Un accordéoniste joue des petits airs de Paris la canaille en tournant autour de la vendeuse de saucisses-moutarde. Un localier de Ouest-France, le grand journal régional, est sur les nerfs: «Depuis lundi, Rennes (siège du quotidien) me demande une page entière tous les jours, je n’ai jamais écrit autant de ma vie, même quand on célèbre le débarquement de Normandie».

Sous la tente de l’accueil des invités, maires, sénateurs, sous-préfets, colonels de gendarmerie et amis des enseignes Carrefour, Banette, Antargaz et des semences RAGT se pressent pour obtenir le badge accordant le droit d’accéder au «village départ». Où l’on peut croiser des anciens champions comme Raymond Poulidor, Greg Lemond ou Bernard Thévenet et plein d’autres gens vus à la télé. Ainsi que le barbier officiel du Tour, qui rase les coureurs à l’ancienne (avec coupe-chou, espèce de lame courbée).

Aussi rôdé qu’il soit, le Tour de France (102 ans d’âge) connaît des accrocs. Ce matin-là, ce sont les accréditations des journalistes qui ont disparu. Manu, 17 ans de Tour, employé d’Amaury Sport (ASO), la société organisatrice, a son explication : «Le Tour n’échappe pas au code du travail. Après six journées de boulot, on doit se reposer 24 h. Même les commentateurs de France Télévision doivent se plier. Et ça fout une m… ! » Manu avait raison : le responsable des «accrédits» est en journée off et nul ne sait dans quel hôtel il dort. «Il est peut-être parti voir la mer» rigole un reporter belge.

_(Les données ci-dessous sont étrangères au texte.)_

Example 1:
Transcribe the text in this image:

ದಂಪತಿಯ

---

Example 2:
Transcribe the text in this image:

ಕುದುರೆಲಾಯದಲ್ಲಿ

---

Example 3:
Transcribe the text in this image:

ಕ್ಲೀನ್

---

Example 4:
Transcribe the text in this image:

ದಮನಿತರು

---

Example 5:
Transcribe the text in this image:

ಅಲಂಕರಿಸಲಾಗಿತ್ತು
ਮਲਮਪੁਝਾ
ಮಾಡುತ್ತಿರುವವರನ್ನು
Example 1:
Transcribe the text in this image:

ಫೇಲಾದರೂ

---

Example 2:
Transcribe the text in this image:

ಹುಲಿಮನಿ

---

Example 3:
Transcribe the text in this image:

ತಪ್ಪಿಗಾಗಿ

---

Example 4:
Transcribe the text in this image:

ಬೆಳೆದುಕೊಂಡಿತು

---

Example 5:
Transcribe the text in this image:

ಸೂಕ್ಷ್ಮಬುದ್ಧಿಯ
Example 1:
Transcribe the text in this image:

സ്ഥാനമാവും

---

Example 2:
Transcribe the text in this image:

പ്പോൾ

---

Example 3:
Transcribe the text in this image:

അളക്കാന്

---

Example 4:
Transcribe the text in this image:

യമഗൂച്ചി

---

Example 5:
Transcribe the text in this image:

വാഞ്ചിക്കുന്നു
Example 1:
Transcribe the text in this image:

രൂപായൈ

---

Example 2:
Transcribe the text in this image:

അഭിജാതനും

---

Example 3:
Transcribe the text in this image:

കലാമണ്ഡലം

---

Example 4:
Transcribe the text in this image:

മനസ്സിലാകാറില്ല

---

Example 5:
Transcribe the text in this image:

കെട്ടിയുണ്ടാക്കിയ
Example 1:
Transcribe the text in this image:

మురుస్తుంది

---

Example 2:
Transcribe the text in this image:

A 10h15, les précieux sésames surgissent par miracle. Mais trop tardivement pour les journalistes qui voulaient partir avant la caravane publicitaire. Déjà, celle-ci se met en route, deux heures avant le peloton. Cortège de 12 km, de 160 véhicules, 600 personnes, 34 marques et 14 millions de menus objets en tout, lancés aux spectateurs. C’est Henri Desgrange, le patron du Tour dans les années trente, qui a eu l’idée d’appeler les enseignes à participer à une caravane publicitaire pour remplir les caisses de la course. Il paraît qu’un spectateur sur deux (ils sont en tout 15 millions à regarder passer le Tour) vient pour la fameuse caravane. Eric Fottoriro, écrivain, journaliste et cette année consultant de France Télévision, l’a joliment baptisée «signe avant-coureur».

On rencontre Gilles adossé au panneau Camembert, du nom du hameau de 200 âmes d’à côté, et patrie du célèbre fromage inventé ici en 1791 par Marie Harel. Gilles a 64 ans, est venu de Lisieux exprès pour ses petits-enfants qui voulaient «des souvenirs». Mission accomplie. Il ouvre une besace aux couleurs d’une marque de frites surgelées et en sort des crayons Bic, des madeleines, des ballons, des bonbons Haribo. Tactique de Gilles : tenter de trouver un coin isolé, «ce qui concentre les dames des marques sur moi».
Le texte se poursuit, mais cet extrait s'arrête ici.